Task statement: Return the data that follows exactly as it appears. Pictures do not belong in the copy.

:: The input ::

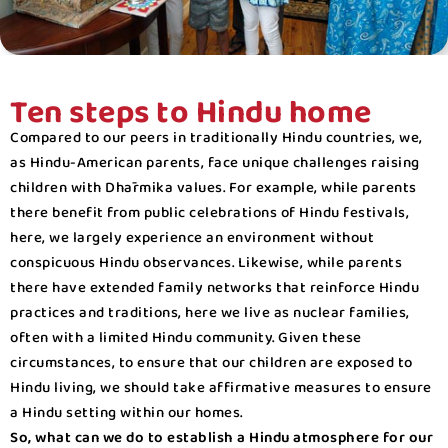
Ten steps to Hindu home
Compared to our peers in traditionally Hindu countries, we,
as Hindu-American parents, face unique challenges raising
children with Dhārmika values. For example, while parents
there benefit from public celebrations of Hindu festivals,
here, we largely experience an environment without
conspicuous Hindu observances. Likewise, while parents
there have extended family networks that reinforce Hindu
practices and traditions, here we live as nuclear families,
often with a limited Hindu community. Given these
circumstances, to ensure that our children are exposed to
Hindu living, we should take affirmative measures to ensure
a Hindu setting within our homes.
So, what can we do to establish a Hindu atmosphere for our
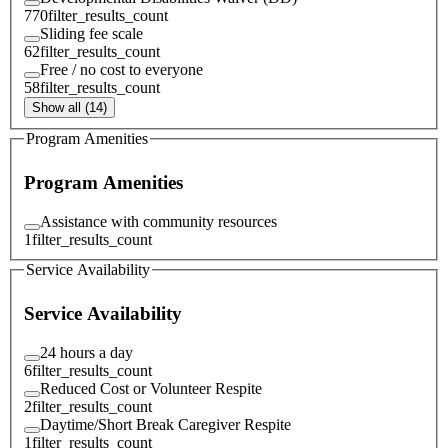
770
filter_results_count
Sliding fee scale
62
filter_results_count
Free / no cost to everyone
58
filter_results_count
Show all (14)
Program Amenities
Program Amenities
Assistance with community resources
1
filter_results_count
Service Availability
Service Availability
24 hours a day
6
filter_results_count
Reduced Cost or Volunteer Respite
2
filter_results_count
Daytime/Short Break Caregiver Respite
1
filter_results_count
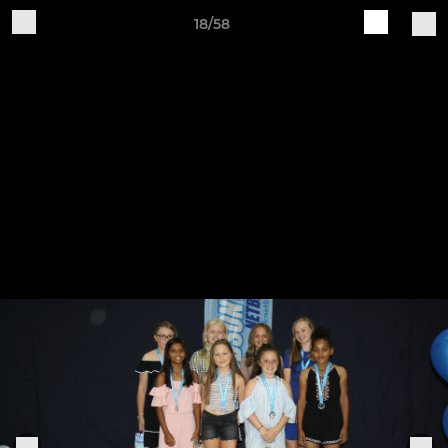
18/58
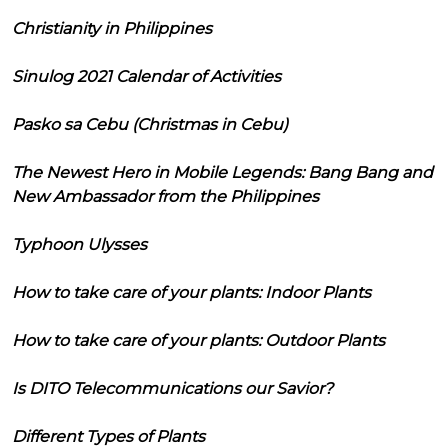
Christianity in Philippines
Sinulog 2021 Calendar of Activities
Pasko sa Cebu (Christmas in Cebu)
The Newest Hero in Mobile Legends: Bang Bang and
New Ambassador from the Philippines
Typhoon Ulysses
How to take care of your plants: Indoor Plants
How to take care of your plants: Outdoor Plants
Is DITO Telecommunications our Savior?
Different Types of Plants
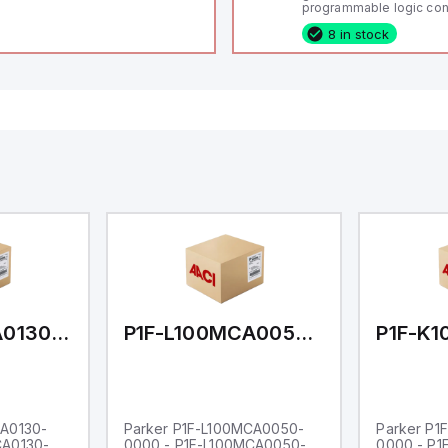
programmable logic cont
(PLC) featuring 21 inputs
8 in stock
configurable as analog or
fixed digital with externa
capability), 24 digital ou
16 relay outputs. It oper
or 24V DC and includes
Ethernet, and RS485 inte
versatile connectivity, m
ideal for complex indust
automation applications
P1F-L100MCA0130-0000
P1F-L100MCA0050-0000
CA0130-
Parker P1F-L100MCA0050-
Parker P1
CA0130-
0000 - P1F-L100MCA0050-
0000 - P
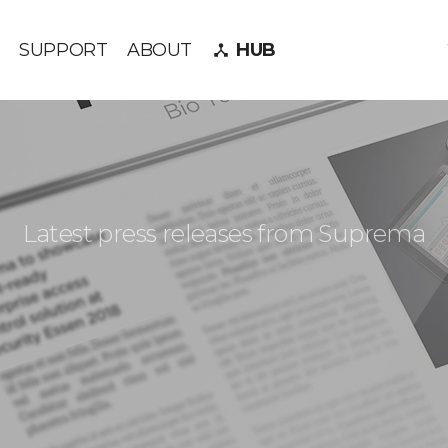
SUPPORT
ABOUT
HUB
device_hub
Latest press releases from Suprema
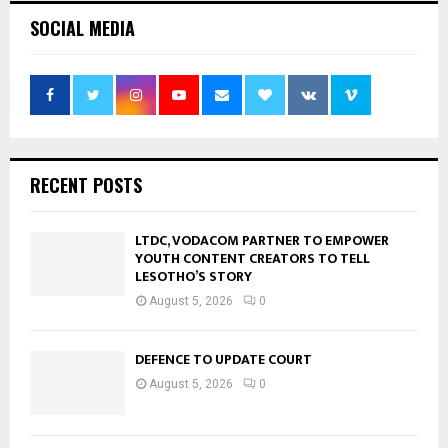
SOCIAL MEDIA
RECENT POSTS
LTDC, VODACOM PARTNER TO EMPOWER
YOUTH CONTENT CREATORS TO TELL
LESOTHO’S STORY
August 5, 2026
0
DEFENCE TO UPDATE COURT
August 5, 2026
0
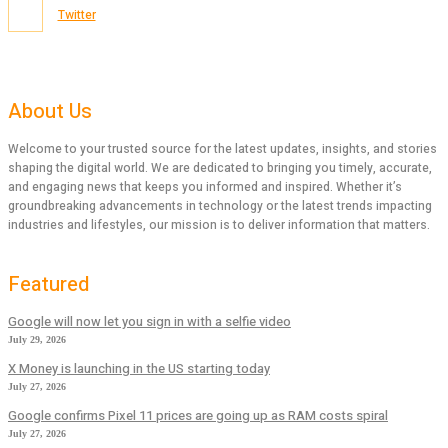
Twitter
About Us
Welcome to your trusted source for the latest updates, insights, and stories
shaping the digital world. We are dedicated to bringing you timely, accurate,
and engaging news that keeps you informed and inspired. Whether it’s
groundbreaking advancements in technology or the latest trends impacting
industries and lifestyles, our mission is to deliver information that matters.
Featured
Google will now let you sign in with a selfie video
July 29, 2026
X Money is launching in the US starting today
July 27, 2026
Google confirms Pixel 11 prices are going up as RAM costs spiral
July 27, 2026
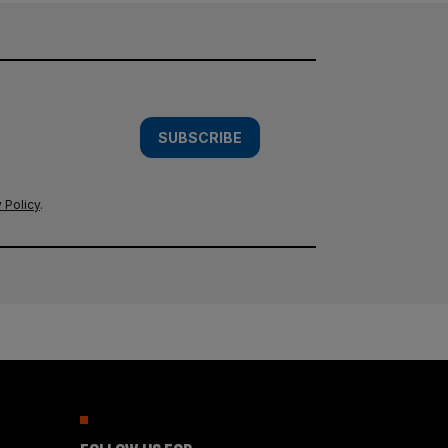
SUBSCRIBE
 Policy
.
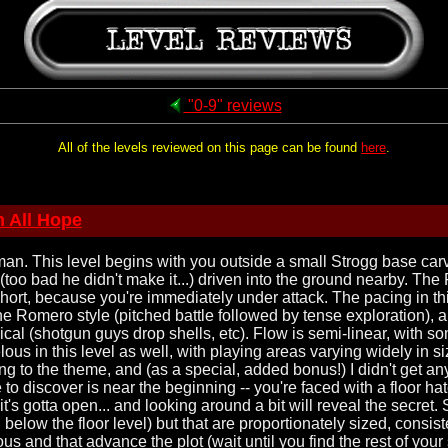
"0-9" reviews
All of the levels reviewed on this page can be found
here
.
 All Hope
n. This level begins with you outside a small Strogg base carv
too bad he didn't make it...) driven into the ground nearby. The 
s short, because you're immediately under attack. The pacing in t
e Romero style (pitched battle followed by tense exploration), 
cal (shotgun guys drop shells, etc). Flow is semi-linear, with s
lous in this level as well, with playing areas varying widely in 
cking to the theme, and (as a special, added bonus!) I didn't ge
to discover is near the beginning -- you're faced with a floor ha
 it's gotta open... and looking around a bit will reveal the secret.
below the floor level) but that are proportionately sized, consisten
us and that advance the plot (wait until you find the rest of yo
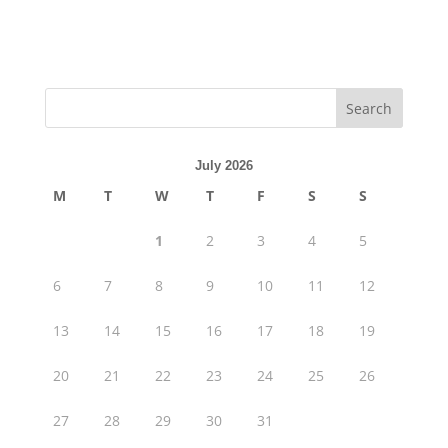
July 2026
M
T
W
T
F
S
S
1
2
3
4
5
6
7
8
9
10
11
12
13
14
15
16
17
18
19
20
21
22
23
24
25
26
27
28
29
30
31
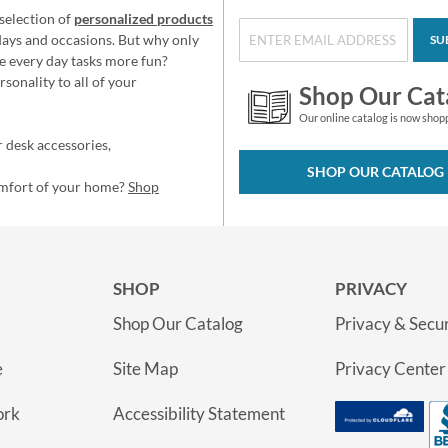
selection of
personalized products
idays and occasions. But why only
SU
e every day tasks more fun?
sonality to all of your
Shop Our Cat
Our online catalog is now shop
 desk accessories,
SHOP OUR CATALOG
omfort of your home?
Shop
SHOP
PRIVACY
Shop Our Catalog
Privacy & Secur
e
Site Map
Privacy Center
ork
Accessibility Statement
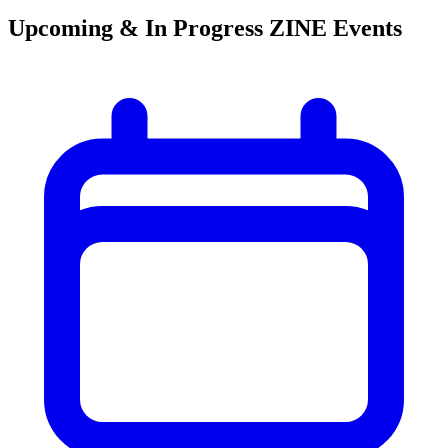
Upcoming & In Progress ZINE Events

:::

Written solution:
Ten steps to Hindu home
Compared to our peers in traditionally Hindu countries, we,
as Hindu-American parents, face unique challenges raising
children with Dhārmika values. For example, while parents
there benefit from public celebrations of Hindu festivals,
here, we largely experience an environment without
conspicuous Hindu observances. Likewise, while parents
there have extended family networks that reinforce Hindu
practices and traditions, here we live as nuclear families,
often with a limited Hindu community. Given these
circumstances, to ensure that our children are exposed to
Hindu living, we should take affirmative measures to ensure
a Hindu setting within our homes.
So, what can we do to establish a Hindu atmosphere for our
770
filter_results_count
Sliding fee scale
62
filter_results_count
Free / no cost to everyone
58
filter_results_count
Show all (14)
Program Amenities
Program Amenities
Assistance with community resources
1
filter_results_count
Service Availability
Service Availability
24 hours a day
6
filter_results_count
Reduced Cost or Volunteer Respite
2
filter_results_count
Daytime/Short Break Caregiver Respite
1
filter_results_count
18/58
Christianity in Philippines
Sinulog 2021 Calendar of Activities
Pasko sa Cebu (Christmas in Cebu)
The Newest Hero in Mobile Legends: Bang Bang and
New Ambassador from the Philippines
Typhoon Ulysses
How to take care of your plants: Indoor Plants
How to take care of your plants: Outdoor Plants
Is DITO Telecommunications our Savior?
Different Types of Plants
programmable logic cont
(PLC) featuring 21 inputs
8 in stock
configurable as analog or
fixed digital with externa
capability), 24 digital ou
16 relay outputs. It oper
or 24V DC and includes
Ethernet, and RS485 inte
versatile connectivity, m
ideal for complex indust
automation applications
P1F-L100MCA0130-0000
P1F-L100MCA0050-0000
CA0130-
Parker P1F-L100MCA0050-
Parker P1
CA0130-
0000 - P1F-L100MCA0050-
0000 - P
SUPPORT
ABOUT
HUB
device_hub
Latest press releases from Suprema
SOCIAL MEDIA
RECENT POSTS
LTDC, VODACOM PARTNER TO EMPOWER
YOUTH CONTENT CREATORS TO TELL
LESOTHO’S STORY
August 5, 2026
0
DEFENCE TO UPDATE COURT
August 5, 2026
0
Twitter
About Us
Welcome to your trusted source for the latest updates, insights, and stories
shaping the digital world. We are dedicated to bringing you timely, accurate,
and engaging news that keeps you informed and inspired. Whether it’s
groundbreaking advancements in technology or the latest trends impacting
industries and lifestyles, our mission is to deliver information that matters.
Featured
Google will now let you sign in with a selfie video
July 29, 2026
X Money is launching in the US starting today
July 27, 2026
Google confirms Pixel 11 prices are going up as RAM costs spiral
July 27, 2026
SUBSCRIBE
 Policy
.
"0-9" reviews
All of the levels reviewed on this page can be found
here
.
 All Hope
n. This level begins with you outside a small Strogg base carv
too bad he didn't make it...) driven into the ground nearby. The 
s short, because you're immediately under attack. The pacing in t
e Romero style (pitched battle followed by tense exploration), 
cal (shotgun guys drop shells, etc). Flow is semi-linear, with s
lous in this level as well, with playing areas varying widely in 
cking to the theme, and (as a special, added bonus!) I didn't ge
to discover is near the beginning -- you're faced with a floor ha
 it's gotta open... and looking around a bit will reveal the secret.
below the floor level) but that are proportionately sized, consisten
us and that advance the plot (wait until you find the rest of yo
July 2026
M
T
W
T
F
S
S
1
2
3
4
5
6
7
8
9
10
11
12
13
14
15
16
17
18
19
20
21
22
23
24
25
26
27
28
29
30
31
selection of
personalized products
idays and occasions. But why only
SU
e every day tasks more fun?
sonality to all of your
Shop Our Cat
Our online catalog is now shop
 desk accessories,
SHOP OUR CATALOG
omfort of your home?
Shop
SHOP
PRIVACY
Shop Our Catalog
Privacy & Secur
e
Site Map
Privacy Center
ork
Accessibility Statement
Upcoming & In Progress ZINE Events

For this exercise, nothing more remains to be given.